There’s also questions as to what the Kurds will do. Will they hand back territory they’ve captured to the rest of Iraq? or absorb it into Kurdistan? There’s also the possibility of them declaring independence. The Kurds, at 38 million people, are one of the world’s largest ethnic groups who lack a country of their own, so such a desire for a homeland is not really surprising. However, only a fraction of the Kurdish population live in Iraq (about 25%) and only some of those live within Kurdish held areas in Iraq. Large populations of Kurds live in neighbouring countries of Syria, Iran and most notably Turkey.

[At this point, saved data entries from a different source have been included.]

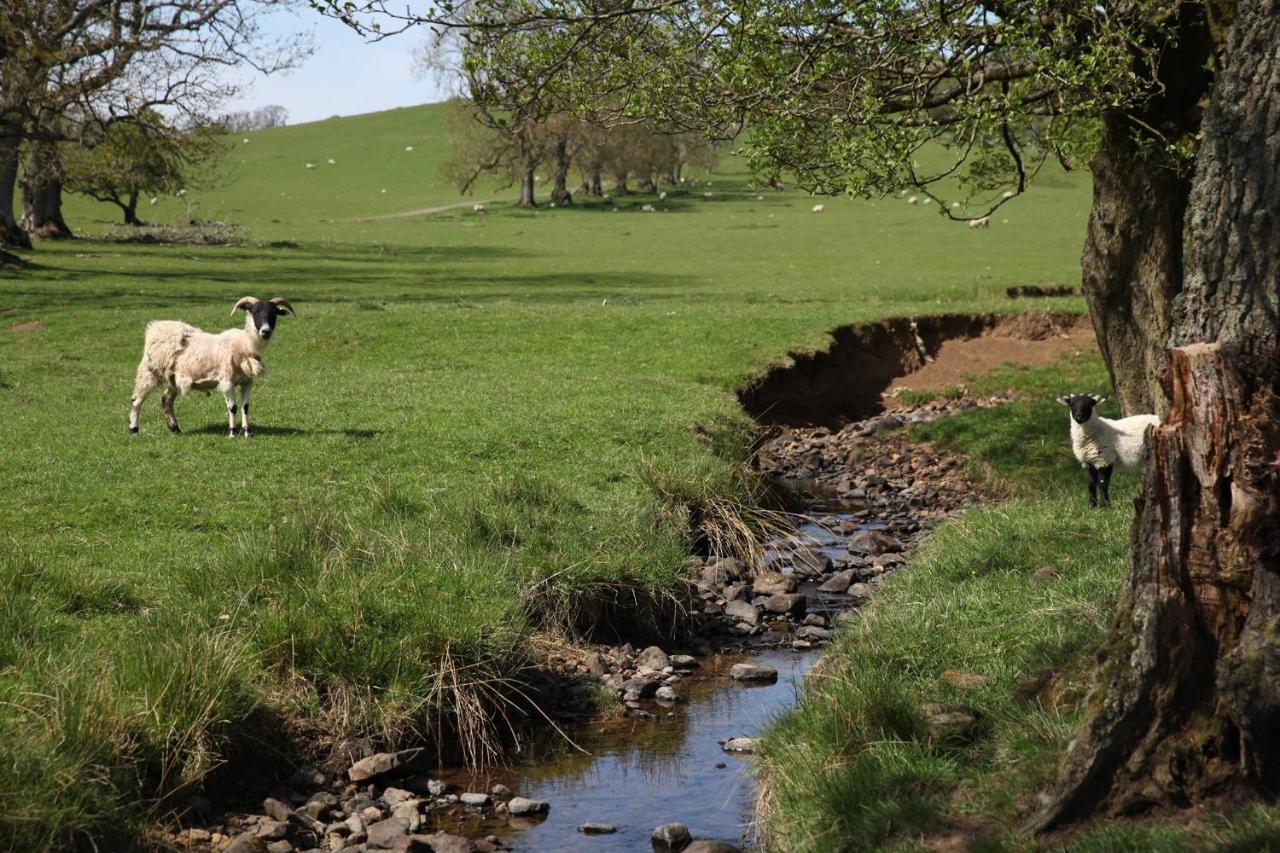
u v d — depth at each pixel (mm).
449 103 109250
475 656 9789
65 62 40094
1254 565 6227
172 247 63500
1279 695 5938
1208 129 6527
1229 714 6215
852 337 28531
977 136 14484
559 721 10008
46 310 31656
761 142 13758
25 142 51062
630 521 13523
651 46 13328
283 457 15602
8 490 13594
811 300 38625
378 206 107125
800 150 14094
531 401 20000
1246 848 5586
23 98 40500
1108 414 20922
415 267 55281
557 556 12023
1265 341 6273
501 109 13320
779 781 7836
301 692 9094
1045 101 14094
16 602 9281
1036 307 30438
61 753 7047
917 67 13086
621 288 44281
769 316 29703
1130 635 6543
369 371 23891
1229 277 6387
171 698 8031
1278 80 6172
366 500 13805
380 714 9062
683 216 94000
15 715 7340
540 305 33344
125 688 8062
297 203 109062
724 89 13477
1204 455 6320
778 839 7277
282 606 9633
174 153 47188
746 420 20359
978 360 28266
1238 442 6246
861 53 13203
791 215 92750
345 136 162750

Thus if Kurdistan becomes a sovereign nation, the desire to unite these lands together will probably become irresistible. But this will almost certainly provoke conflict between Kurdistan and its new neighbours. Note that in the past both Syria and Turkey made separate threats to invade Iraq if the Kurds declared independence. So some form of conflict, either an outright war or a series of insurgencies, seems very probable if Kurdistan goes independent. It is no exaggeration to say that this conflict could go onto till we are ten thousand days past mission accomplished.

Then there’s the question as to what happens to whatever is left of Iraq. The chances of Sunni and Shia parts of Iraq splitting into two rump states is fairly likely. The possibility of war and insurgency between the two are a risk. And its equally a risk that the Shia rump state will fall under the influence of Iran (or possibly even be absorbed by Iran) with a similar risk as regards the Sunni region and whoever ends up in charge of Syria (and thanks to ISIS that will probably be the Assad regime).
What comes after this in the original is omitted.